* _DATA FOR THIS EXERCISE_:
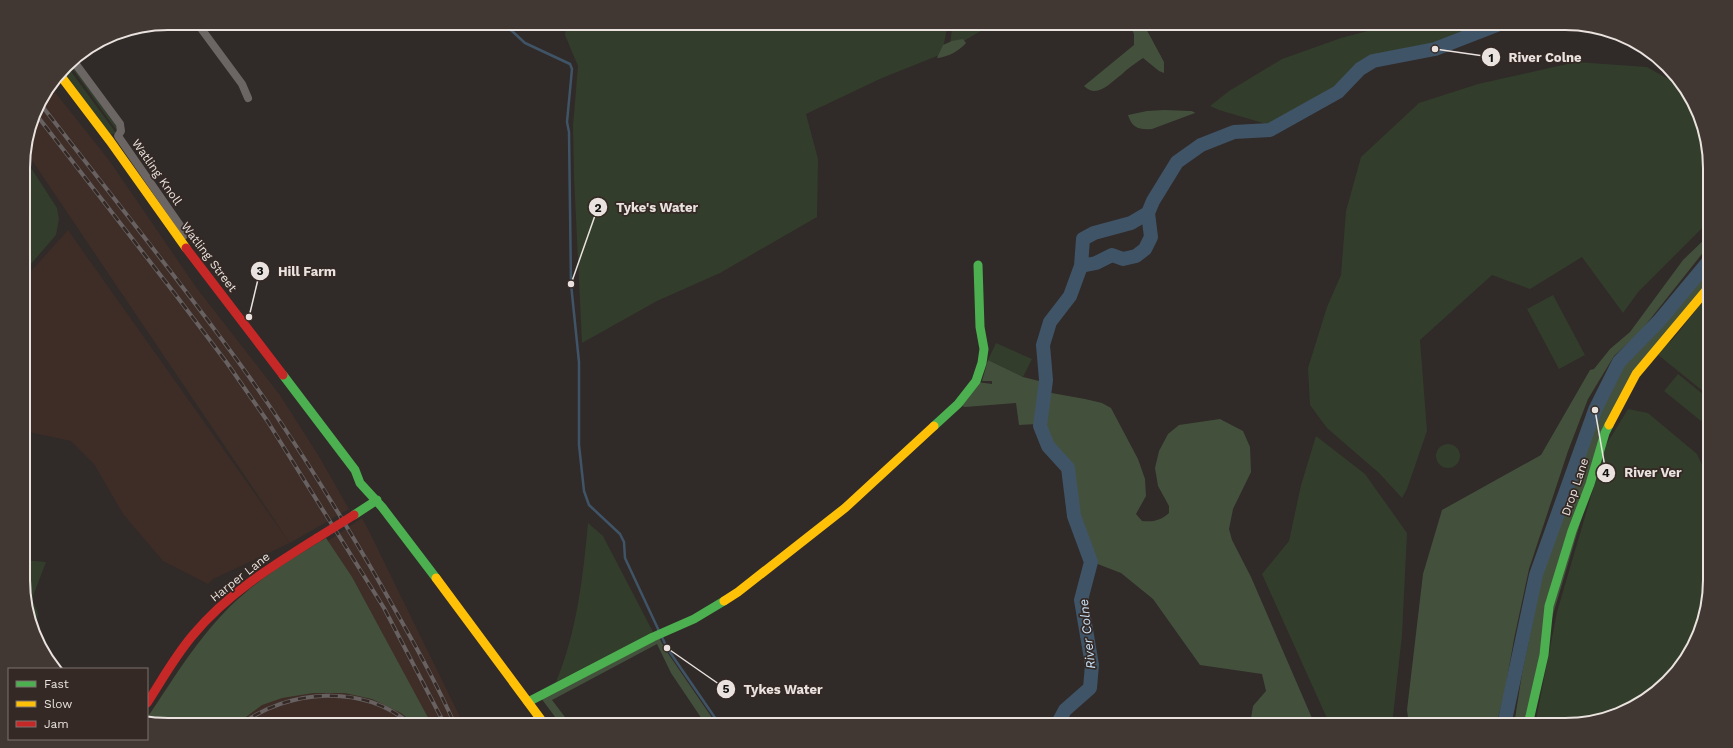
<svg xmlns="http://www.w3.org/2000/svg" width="1733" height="748" font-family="'Work Sans',sans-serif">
<rect width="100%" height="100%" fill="#302a28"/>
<path fill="#3e2d27" d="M68 230 290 543 213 579 208 584 163 561 123 514 94 464 71 441 24 431V279Z
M212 632 384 689 404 725H168Z"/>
<path fill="#3e2e27" d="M51 87 109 160 196 287 280 395 320 458 349 509 290 543 25 150 38 104Z
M362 518 369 531 464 725H404L304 557Z"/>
<path fill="#323e2b" d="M566 23H948L942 54 882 78 806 114 818 159 817 217 720 273 657 301 582 343 574 177 573 126 578 66 565 35Z
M953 23H994L949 50Z
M1398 23H1496L1433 45 1380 56 1369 60 1355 71 1338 90 1273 126 1219 110 1210 106 1229 91 1282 59 1341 38Z
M70 62 117 127V131L69 64Z
M1576 62 1647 67 1684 88 1709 149V221L1639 291 1623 313 1582 257 1530 289 1492 275 1420 340 1427 431 1407 489 1402 498 1379 473 1327 428 1310 405 1308 368 1327 307 1341 275 1346 211 1361 157 1419 103 1478 84Z
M67 66 116 133 115 134H110L63 71Z
M24 157 57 208 59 219 56 235 24 272Z
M1709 293V396L1657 354 1674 338Z
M1553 295 1585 355 1559 369 1527 309Z
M996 343 1032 359 1023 377 988 360Z
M1678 374 1709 399 1710 411 1701 421 1664 391Z
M1628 409 1648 413 1697 454 1710 482V581L1699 636 1680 669 1646 700 1575 725H1535L1557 612 1606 445Z
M1316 436 1365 474 1407 533 1402 635 1392 725H1330L1262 574 1289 541 1301 485Z
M1436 456a12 12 0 1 1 24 0a12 12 0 1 1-24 0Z
M588 523 603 536 653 632 556 682C577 632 583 576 588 523Z
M24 560 46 562 32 599C37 612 41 612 35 626L24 600Z"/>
<path fill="#43513c" d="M1129 23H1143L1164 62V73L1159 71 1143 58C1136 63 1128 68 1121 75 1110 83 1097 99 1084 86L1134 45V34Z
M963 39 966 43C959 51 948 57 937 58L943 45 952 41Z
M1164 110 1191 111 1194 112 1195 113 1152 129C1139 130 1132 128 1128 115L1147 111Z
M1709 235V245L1640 332 1614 356 1588 399 1568 451 1529 569 1514 639 1504 696 1496 725H1409L1407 710 1423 574 1442 510 1541 455 1590 370 1594 369 1610 349 1630 332 1683 260Z
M1709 264V285L1615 406 1540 658 1525 725H1514L1522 674 1542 576 1568 502 1583 450 1606 391 1621 366 1658 325Z
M988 360 1023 377 1043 382 1037 424 1019 425 1016 403 965 407 962 406 977 382 992 384V381H982Z
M1046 392 1085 399 1102 403 1111 408 1138 459 1145 479 1146 496 1136 514 1142 521C1153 522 1160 521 1169 513V506L1158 486 1155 468 1159 451 1168 434 1179 425 1220 419 1243 431 1250 447 1251 472 1233 509 1229 529 1232 540 1251 577 1315 725H1250L1253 706 1266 691 1262 674 1200 665 1153 599 1121 573 1095 563 1084 535 1071 468 1052 448 1042 425Z
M326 538 352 577 432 725H416L401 713 372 699 345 693H313L282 698 262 705 235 725H168L147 721V718C177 674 204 627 245 593 270 571 298 555 326 538Z
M659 637 665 649 717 725H706L671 673 657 644 552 700 571 725H561L541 698Z"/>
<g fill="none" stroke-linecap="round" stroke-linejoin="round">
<path stroke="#405467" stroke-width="2.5" d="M496 23 512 31 525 43 570 64 572 69 567 122 569 132 571 284 579 362V445L584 491 589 505 620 534 624 542 625 558 659 631
M662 637 667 648 720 725"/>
<path stroke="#405467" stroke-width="14" d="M1081 266 1096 263 1112 255 1123 259 1136 256 1145 249 1151 237 1148 213
M1057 725 1065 710 1090 688 1092 665 1081 600 1091 562 1074 516 1068 468 1048 446 1040 426 1046 380 1043 345 1050 322 1070 296 1081 266 1083 239 1094 233 1131 223 1148 213 1153 201 1177 162 1201 145 1234 132 1270 130 1338 92 1360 69 1373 61 1435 49 1502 23
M1504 725 1536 575 1595 410 1619 362 1659 321 1709 261"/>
<path stroke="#6b6564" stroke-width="8" d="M197 23 242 84 248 98
M72 59 120 124 121 131 118 136 186 234 179 239"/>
<path stroke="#4caf50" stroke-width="9" d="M283 375 355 470 360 483 382 507 436 578
M934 426 958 404 976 381 982 363 984 349 980 327 978 265
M354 515 377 500
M528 702 653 637 694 619 724 601
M1528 725 1544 655 1549 606 1572 531 1590 484 1605 433 1609 425"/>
<path stroke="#ffc107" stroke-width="9" d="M60 75 110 141 186 248
M1609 425 1636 374 1709 287
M436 578 545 725
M724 601 738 592 845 508 934 426"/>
<path stroke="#c62828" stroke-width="9" d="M186 248 283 375
M147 703C162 680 175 656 193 635 227 594 272 566 317 538"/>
<g stroke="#676161" stroke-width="4">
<path id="rail" d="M39 102C110 194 183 284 250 378 297 444 340 514 381 585 407 631 434 677 455 725
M35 113 175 294 227 363 268 422 384 608 445 725
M240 725C288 689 365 683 411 725"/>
</g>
<use href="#rail" stroke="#342924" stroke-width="2.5" stroke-dasharray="8" stroke-linecap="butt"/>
<path stroke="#c62828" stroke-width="9" d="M317 538 354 515"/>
</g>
<g text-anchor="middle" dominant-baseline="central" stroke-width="3.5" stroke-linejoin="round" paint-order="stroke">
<g font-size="12" fill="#e9e2de" stroke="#342924">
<text transform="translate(157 172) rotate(55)">Watling Knoll</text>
<text transform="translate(209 257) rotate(53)">Watling Street</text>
<text transform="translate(1575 487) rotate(-71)">Drop Lane</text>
<text transform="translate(240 577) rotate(-38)">Harper Lane</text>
</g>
<g font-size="13" font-style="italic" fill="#cae4fd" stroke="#342924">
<text transform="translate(1087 634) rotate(-96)">River Colne</text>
</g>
</g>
<path d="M0 0H1733V748H0ZM168 30H1565A138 138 0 0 1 1703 168V580A138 138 0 0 1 1565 718H168A138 138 0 0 1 30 580V168A138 138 0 0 1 168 30Z" fill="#423833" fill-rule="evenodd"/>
<path fill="none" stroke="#e9e2de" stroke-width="2" d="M168 30H1565A138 138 0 0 1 1703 168V580A138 138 0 0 1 1565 718H168A138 138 0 0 1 30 580V168A138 138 0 0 1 168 30Z"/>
<path fill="none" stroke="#e9e2de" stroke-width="1.5" d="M1435 49L1491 57M571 284L598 207M249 317L260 271M1595 410L1606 473M667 648L726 689"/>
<g fill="#e9e2de" stroke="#342924" stroke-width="1.5">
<circle cx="1435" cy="49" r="4"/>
<circle cx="571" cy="284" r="4"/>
<circle cx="249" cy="317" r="4"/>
<circle cx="1595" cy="410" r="4"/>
<circle cx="667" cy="648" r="4"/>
<circle cx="1491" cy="57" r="10"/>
<circle cx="598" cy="207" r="10"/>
<circle cx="260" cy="271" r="10"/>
<circle cx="1606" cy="473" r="10"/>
<circle cx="726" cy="689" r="10"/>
</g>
<g font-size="12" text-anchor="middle" font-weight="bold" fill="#111">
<text x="1491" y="62">1</text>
<text x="598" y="212">2</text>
<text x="260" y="275">3</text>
<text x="1606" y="477">4</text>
<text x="726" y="693">5</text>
</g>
<g font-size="13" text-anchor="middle" font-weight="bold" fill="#e9e2de" stroke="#342924" stroke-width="3.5" stroke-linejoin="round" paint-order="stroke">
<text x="1545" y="62">River Colne</text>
<text x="657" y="212">Tyke's Water</text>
<text x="307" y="276">Hill Farm</text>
<text x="1653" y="477">River Ver</text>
<text x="783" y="694">Tykes Water</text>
</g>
<rect x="8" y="668" width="140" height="72" fill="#342924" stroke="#7c736e"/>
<rect x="16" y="681" width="20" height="6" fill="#4caf50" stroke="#7c736e"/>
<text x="44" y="688" font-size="12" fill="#e9e2de">Fast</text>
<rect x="16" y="701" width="20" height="6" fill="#ffc107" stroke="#7c736e"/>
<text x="44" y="708" font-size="12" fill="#e9e2de">Slow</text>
<rect x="16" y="721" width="20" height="6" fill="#c62828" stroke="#7c736e"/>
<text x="44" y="728" font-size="12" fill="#e9e2de">Jam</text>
</svg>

* _YOUR ASSIGNMENT_:
Everything from the line containing "M326 538 352" through the line containing "M436 578 545 725" in the material above should be retyped exactly, both ends included, and nothing more.

* _YOUR SOLUTION_:
M326 538 352 577 432 725H416L401 713 372 699 345 693H313L282 698 262 705 235 725H168L147 721V718C177 674 204 627 245 593 270 571 298 555 326 538Z
M659 637 665 649 717 725H706L671 673 657 644 552 700 571 725H561L541 698Z"/>
<g fill="none" stroke-linecap="round" stroke-linejoin="round">
<path stroke="#405467" stroke-width="2.5" d="M496 23 512 31 525 43 570 64 572 69 567 122 569 132 571 284 579 362V445L584 491 589 505 620 534 624 542 625 558 659 631
M662 637 667 648 720 725"/>
<path stroke="#405467" stroke-width="14" d="M1081 266 1096 263 1112 255 1123 259 1136 256 1145 249 1151 237 1148 213
M1057 725 1065 710 1090 688 1092 665 1081 600 1091 562 1074 516 1068 468 1048 446 1040 426 1046 380 1043 345 1050 322 1070 296 1081 266 1083 239 1094 233 1131 223 1148 213 1153 201 1177 162 1201 145 1234 132 1270 130 1338 92 1360 69 1373 61 1435 49 1502 23
M1504 725 1536 575 1595 410 1619 362 1659 321 1709 261"/>
<path stroke="#6b6564" stroke-width="8" d="M197 23 242 84 248 98
M72 59 120 124 121 131 118 136 186 234 179 239"/>
<path stroke="#4caf50" stroke-width="9" d="M283 375 355 470 360 483 382 507 436 578
M934 426 958 404 976 381 982 363 984 349 980 327 978 265
M354 515 377 500
M528 702 653 637 694 619 724 601
M1528 725 1544 655 1549 606 1572 531 1590 484 1605 433 1609 425"/>
<path stroke="#ffc107" stroke-width="9" d="M60 75 110 141 186 248
M1609 425 1636 374 1709 287
M436 578 545 725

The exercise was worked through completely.